A pesar de yo que leía sus libros, no sabía si el tío comunista era trotskista, maoísta, leninista, estalinista, castrista o qué carajos. Probablemente él tampoco lo tenía claro. Era un soñador, un idealista, un hombre ilusionado con el paraíso igualitario, la justicia social, un mundo sin ricos ni pobres, una sociedad de individuos solidarios, ajenos al egoísmo. Quería fundar el paraíso de los hombres buenos, todos buenos, todos virtuosos. No era un sueño de pusilánimes: para llegar al paraíso tenía que hacer la revolución, matando a militares y policías, a curas y empresarios. Soñaba entonces con la utopía del paraíso en su país, a diferencia de su hermano homosexual, quien aspiraba a fundar el paraíso en su propia casa.

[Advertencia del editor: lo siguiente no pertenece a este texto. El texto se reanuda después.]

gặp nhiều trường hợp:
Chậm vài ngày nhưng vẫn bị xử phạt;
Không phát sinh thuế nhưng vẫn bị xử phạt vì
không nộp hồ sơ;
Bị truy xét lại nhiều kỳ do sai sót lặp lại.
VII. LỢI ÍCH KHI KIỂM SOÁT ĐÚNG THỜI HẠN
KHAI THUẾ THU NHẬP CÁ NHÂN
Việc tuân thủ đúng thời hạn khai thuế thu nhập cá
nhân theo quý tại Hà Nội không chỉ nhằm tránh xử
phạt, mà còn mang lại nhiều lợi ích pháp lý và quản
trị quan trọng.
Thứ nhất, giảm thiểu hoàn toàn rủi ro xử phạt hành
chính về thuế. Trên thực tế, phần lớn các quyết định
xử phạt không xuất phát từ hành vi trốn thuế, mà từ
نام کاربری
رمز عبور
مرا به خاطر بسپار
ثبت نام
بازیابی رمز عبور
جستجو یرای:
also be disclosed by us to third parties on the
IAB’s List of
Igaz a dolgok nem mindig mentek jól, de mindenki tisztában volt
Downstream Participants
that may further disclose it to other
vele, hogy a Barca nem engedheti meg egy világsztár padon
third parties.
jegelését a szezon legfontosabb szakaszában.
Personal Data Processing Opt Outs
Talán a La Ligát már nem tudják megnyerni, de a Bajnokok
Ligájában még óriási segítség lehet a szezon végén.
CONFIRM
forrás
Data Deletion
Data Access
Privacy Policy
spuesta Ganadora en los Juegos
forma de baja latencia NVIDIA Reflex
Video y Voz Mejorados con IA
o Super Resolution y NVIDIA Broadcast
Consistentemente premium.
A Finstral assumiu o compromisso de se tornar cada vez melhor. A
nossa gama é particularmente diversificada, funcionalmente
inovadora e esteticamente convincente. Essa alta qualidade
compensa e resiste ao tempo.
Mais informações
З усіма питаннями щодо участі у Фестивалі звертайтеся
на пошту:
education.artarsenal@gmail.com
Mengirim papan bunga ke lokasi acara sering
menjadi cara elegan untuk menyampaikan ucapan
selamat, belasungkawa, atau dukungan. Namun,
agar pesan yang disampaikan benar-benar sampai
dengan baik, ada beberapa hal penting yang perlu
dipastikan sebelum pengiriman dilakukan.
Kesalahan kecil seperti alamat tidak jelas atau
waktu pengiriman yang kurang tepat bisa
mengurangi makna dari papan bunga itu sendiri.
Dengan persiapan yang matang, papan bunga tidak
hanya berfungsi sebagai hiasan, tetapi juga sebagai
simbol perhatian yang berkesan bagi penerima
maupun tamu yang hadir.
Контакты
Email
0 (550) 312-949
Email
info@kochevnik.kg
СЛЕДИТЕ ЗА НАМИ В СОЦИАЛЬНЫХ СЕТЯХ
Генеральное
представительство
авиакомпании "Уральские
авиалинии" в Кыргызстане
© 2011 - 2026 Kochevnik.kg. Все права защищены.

Mi madre amaba a su hermano comunista y su hermano homosexual. Los abrazaba, los cubría de besos, les decía que rezaba por ellos. El tío homosexual era creyente y a veces iba a misa con mi madre y le regalaba dinero. El tío comunista decía que era ateo y mi madre le decía no eres ateo, eres arrogante, eres soberbio, y estás confundido, y cuando aceptes a Dios en tu corazón, serás feliz y dejarás de creer en el comunismo, que es una doctrina de hombres malos y ateos que solo trae desgracias.

Cuando mi padre enfermó gravemente y le dijeron que no viviría más de un año, el tío homosexual, incapaz de guardarle rencores, le pagó los tratamientos médicos, lo visitó en la clínica y le hizo regalos extravagantes. Al morir mi padre, el tío homosexual se presentó en el velorio, se arrodilló ante su cuerpo sin vida, cerró los ojos y rezó por él. Cuatro años después, el tío homosexual murió en su cama, confortado por mi madre, quien rezaba a su lado. Quijote extraviado, hombre noble e incomprendido, utopista de gran corazón, el tío comunista no alcanzó a tener éxito como revolucionario y murió sin capturar el poder.